• Leigh Stoller's avatar
    A watchdog daemon to try and catch (and recover from) the periodic · c47cefa1
    Leigh Stoller authored
    mysqld hangs that cause the entire system to grind to a halt. The
    basic theory of operation is like this:
    * Once a minute fork a child (protected by a 60 second timeout) to
      connect to the DB and issue a simple query. If the child can access
      the DB okay, it exits with a zero status.
    * If the alarm fires, the child is killed. This indicates that mysqld
      is no longer responding in a reasonable amount of time (60 seconds).
      We shift into trying to restart mysqld:
         * Send mysqld a TERM. Wait for 30 seconds.
         * Try query again; typically, the situation will not have changed one
           bit, but I do it anyway.
         * If mysqld was running, send it a kill -9. Wait for 15 seconds.
         * Start mysqld. Wait for 5 seconds.
         * Try query again. If query succeeds, we are done, and no one
           will have to deal with it Sunday morning at 6am (thanks Tim).
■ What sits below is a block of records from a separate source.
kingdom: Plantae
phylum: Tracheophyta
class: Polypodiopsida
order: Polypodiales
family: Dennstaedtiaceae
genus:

         * If query still fails, send email and give up trying to do fix
           anything. The daemon continues to query the DB once a minute;
           once the query succeeds (cause a human fixed things up), the
           daemon goes back into its normal mode (attempt to fix things
           next time it fails).
    So, the problem is what happens when someone kills off mysqld for some
    other reason. It may be that this daemon should only try to restart
    mysqld if and only if, it actually killed a running mysqld. Comments?